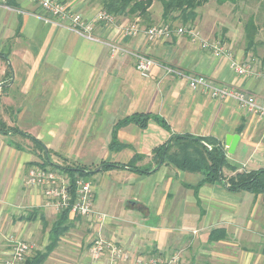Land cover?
Wrapping results in <instances>:
<instances>
[{
  "label": "crops",
  "instance_id": "obj_1",
  "mask_svg": "<svg viewBox=\"0 0 264 264\" xmlns=\"http://www.w3.org/2000/svg\"><path fill=\"white\" fill-rule=\"evenodd\" d=\"M61 1L87 17L101 10L98 0ZM15 2L12 6L0 0V53L8 54L7 60L0 55V115L6 120L4 108L11 109L19 130L46 149L84 160L85 155L94 154L92 147H98L99 157L91 160L122 163L134 153L150 159L151 149L165 142L171 133L190 134L222 143L228 161L239 171L264 167V119L246 112L232 99L213 98L201 88L193 89L187 81L188 75H203L216 84L231 85L260 97L264 96V78L255 68L248 75H238L230 64L233 58L207 51L183 36L149 42L142 31L125 35L122 28L127 25L144 28L138 17L95 22L93 34L101 41L114 42L153 59L149 76L144 78L135 69L133 55L112 54L103 42L58 25L29 0ZM160 16L161 12L153 18L159 20ZM207 30L214 33V29H200L204 37H209ZM233 53L235 60L244 57L243 51ZM134 112L157 114L170 130L152 120L143 129L130 123L117 131V139L125 147L109 149L114 123ZM228 134L239 135L232 154L225 144ZM28 139L18 133L0 134V256L4 258L10 252L11 237L28 245L32 242L36 249L44 247L57 214L41 188L25 183V163L34 155L19 142ZM96 173H124L127 180L123 190L137 201V207L125 206L123 200L114 197L117 194L110 186L106 189L112 197L103 188L98 196L92 191L93 209L106 218L80 216L87 217V223L74 221L73 228L49 254L48 264H73L69 261L71 236L83 225L90 245L101 236L121 245L132 256L169 257L174 252L178 254L176 264L185 261L186 256L190 258L188 264H195V251L206 244L200 253H206L209 264H264L261 194L229 192L219 183L205 184L195 194L184 184H195L201 178L199 173L164 164L145 175L126 169ZM192 174L195 179L189 180ZM34 208L44 215L46 227L39 219L20 218ZM213 229L217 232L209 238ZM40 242L42 247L38 246ZM85 260V264H100L92 262L88 249Z\"/></svg>",
  "mask_w": 264,
  "mask_h": 264
},
{
  "label": "trees",
  "instance_id": "obj_2",
  "mask_svg": "<svg viewBox=\"0 0 264 264\" xmlns=\"http://www.w3.org/2000/svg\"><path fill=\"white\" fill-rule=\"evenodd\" d=\"M10 5L15 6V0H7ZM61 1V0H60ZM161 5V25L172 27L173 23L191 24L197 18L196 9L210 0H98L101 10L111 14L114 19L119 17H138L140 25L147 28L153 21L150 7L154 2ZM217 4L231 3L237 4L241 0H214ZM63 2V1H61ZM64 3V2H63ZM66 4V3H65ZM68 5V4H67ZM69 6V5H68ZM244 39L247 42L246 48L253 47L257 27L253 16H250L243 25ZM1 57L7 60L8 54L0 53ZM11 74L10 66H7L6 76ZM152 120L166 130H170L168 123L163 117L153 113L134 112L117 120L111 131V139L108 148L114 151L125 147L117 139V131L124 125L133 123L139 128H145L147 123ZM8 133L21 134L31 138L40 144L30 135L20 131L16 127H10L0 117V134ZM20 148L19 145H16ZM147 156L142 153H134L126 162L100 161L93 169L84 165H58L52 163L47 151H43L40 161L34 164L45 168H52L63 173L68 179L69 190L74 195L76 181L91 176L93 173L107 171L110 169H126L139 174H150L157 170L161 165H171L179 170L199 173L201 178L195 184H184L191 188L195 194L198 189L205 185L215 183L221 184L229 192H249L254 195L261 194L264 200V167L252 170H238L236 165L231 164L226 157V150L222 143L212 137H198L190 134L171 133L169 138L151 149V156L147 162H143ZM228 169L232 172L226 176L223 170ZM69 207L57 211L55 220L51 223L48 231V242L43 249L33 253L28 252L20 264H43L49 254L58 245L60 238L74 226L75 217H70ZM22 220L35 221L39 219L43 226H47V221L38 208H34L20 217ZM217 232L213 229L209 233V238ZM222 232V231H221Z\"/></svg>",
  "mask_w": 264,
  "mask_h": 264
},
{
  "label": "built area",
  "instance_id": "obj_3",
  "mask_svg": "<svg viewBox=\"0 0 264 264\" xmlns=\"http://www.w3.org/2000/svg\"><path fill=\"white\" fill-rule=\"evenodd\" d=\"M31 3L38 5L42 10L48 13L58 25H64L89 40L101 41L93 34L95 22L113 23L114 17L104 10H98L92 17H87L82 13L72 9L60 0H29ZM123 33L127 36L137 34L139 27L137 24L127 25L122 28ZM196 37L197 30L170 27L168 25H153L144 28L146 40L163 41L172 36H181L183 34ZM106 44L112 54H131L135 58V69L141 77L147 78L154 61L151 57L142 52H132L120 47L114 42L101 41ZM204 45H208L205 43ZM215 53L222 50L218 45H213ZM231 67L238 75L250 74L251 67L246 62L231 60ZM264 78V74H262ZM188 84L191 88H201L213 98L232 99L239 107L246 112L264 119V96L257 97L248 94L245 91L227 84H216L211 79L203 75H193L187 77ZM25 183L29 186L39 187L47 200L48 205L55 210L69 207L70 215L89 216L96 214L100 219L106 215L95 212L92 206V188L89 182L83 179L76 181L74 195L69 190L68 179L58 170L45 168L40 165H32L27 172ZM11 249L8 257L2 260L1 264H20L24 256L29 251V245L17 238L11 237ZM88 254L93 263L100 264H176L177 255L161 257L159 255H137L132 256L121 245L99 236L93 240L88 248Z\"/></svg>",
  "mask_w": 264,
  "mask_h": 264
},
{
  "label": "rangeland",
  "instance_id": "obj_4",
  "mask_svg": "<svg viewBox=\"0 0 264 264\" xmlns=\"http://www.w3.org/2000/svg\"><path fill=\"white\" fill-rule=\"evenodd\" d=\"M150 11L152 14V18L153 17L155 18V15H159L161 12L160 3L155 1L153 5L150 7ZM196 11L198 15L193 23L182 24L181 22L178 21V22L173 23L172 27L174 28L183 27V28L197 30L198 35L196 37L192 38L187 33L181 36L188 38L189 40H191L192 43L199 45L201 48H205L207 51L210 50L211 52L215 53L214 48H213V45L215 44V45H218L220 48H222V50L218 52V54H224L233 59H235V55L233 53L234 50L235 51L238 50L241 52L243 51L244 57L241 58L240 60L249 64L251 69L255 68L256 71H259L261 74H264V0H241L237 4H231V3L217 4L214 0H210L204 5L198 7ZM250 16H253L254 18V23L257 27V33L254 38L253 47L245 50L247 42L244 39L243 25ZM154 18H153L152 23L148 27L153 26V25L166 24L162 22L161 16L159 20H154ZM138 27H139L138 32L142 31L144 34V28L140 27L139 25ZM200 29H214V33L213 32L210 33L211 31L207 30L210 33L209 37H204ZM169 39H166V40H169ZM152 42H155V41H152ZM205 43H207L208 45H204ZM225 44H226V47H224ZM229 47L231 49H229ZM166 68L169 72H173V69L171 67H166ZM188 76H193V75H188ZM4 114L7 116L6 120H3V115H0L1 119L5 121L6 124L9 123L10 121L9 123L10 127H16L19 129V127L16 125V122L13 121L15 114L11 111V109L4 108ZM19 144L27 147V149L25 150L34 155V157L31 158L33 159L32 161H28L25 163V169L27 170L33 165L34 162L40 161L43 155V151L44 152L47 151L51 162L58 164V165L78 164V165H84L86 167H89L90 169H93L99 163V159L91 160L92 157L94 156L99 157L100 154L99 155L96 154L98 147L97 148L92 147L94 149V154H92L91 156L90 154L85 155L84 160H83L82 157L81 159H79L77 158V156H66L62 152H57L51 149H46L41 143L38 145L31 140H29V142H26L25 140H23V141H20ZM148 160L149 158H145L143 162H147ZM228 172L231 173V171L228 169L223 170V174L228 173ZM192 175L193 176L188 178L189 180L195 179V174H192ZM83 180L86 182H89V185L91 186L92 191L95 193V196H98V193L102 191V188L105 190L104 191L105 193H108L109 196H111L110 195L111 193H109L111 191L109 190V192H107V189H106L107 186H110L112 187V190L114 191V193L117 194L114 197L119 198L118 200L120 202L123 200L125 206L134 205L135 207H137V201L133 199L130 195H128L129 194L128 192H125V190H123V184H125L127 180V177L125 176L124 173H117V174L93 173L91 176L84 177ZM29 211L30 209H28L25 212V214ZM75 218L76 220H79V222L81 223L82 222L87 223V220H86L87 217L82 218L78 216ZM104 218H106V216ZM85 227L86 226L83 225L82 230L79 232L73 231L72 235L74 236H71L73 238L72 239L73 243L71 244L73 248H71V253L69 254L70 255L69 261L72 262L73 264H79V263L85 264V261H86L85 253L88 249V246L90 245L89 244L90 240L88 238L89 233L86 231ZM81 237L82 239H80ZM29 246L31 247L30 253H33L37 250H41L44 248L42 247L41 242L38 243V246L42 247L41 249H36L34 243L32 242H29ZM201 249L202 250L206 249V244L205 245L200 244V246L197 248V251H195V264H209L210 261L206 253L205 254L200 253ZM187 252L188 251H186V253ZM172 255L178 256V254L174 252L172 253ZM3 259H4V256H0V264L2 263ZM47 259L45 260L43 264L49 263ZM177 263H178V260H177ZM188 263H190V258L187 256H186L185 261L180 260L179 262V264H188ZM219 263L222 264V262H219Z\"/></svg>",
  "mask_w": 264,
  "mask_h": 264
},
{
  "label": "water",
  "instance_id": "obj_5",
  "mask_svg": "<svg viewBox=\"0 0 264 264\" xmlns=\"http://www.w3.org/2000/svg\"><path fill=\"white\" fill-rule=\"evenodd\" d=\"M239 141V135L238 134H228L225 137V144L227 146V152L233 153L235 151V147Z\"/></svg>",
  "mask_w": 264,
  "mask_h": 264
}]
</instances>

-------------------------

- [Objective]: List each line of the material that contains the string "label".

- [Exercise answer]:
  "label": "crops",
  "label": "trees",
  "label": "built area",
  "label": "rangeland",
  "label": "water",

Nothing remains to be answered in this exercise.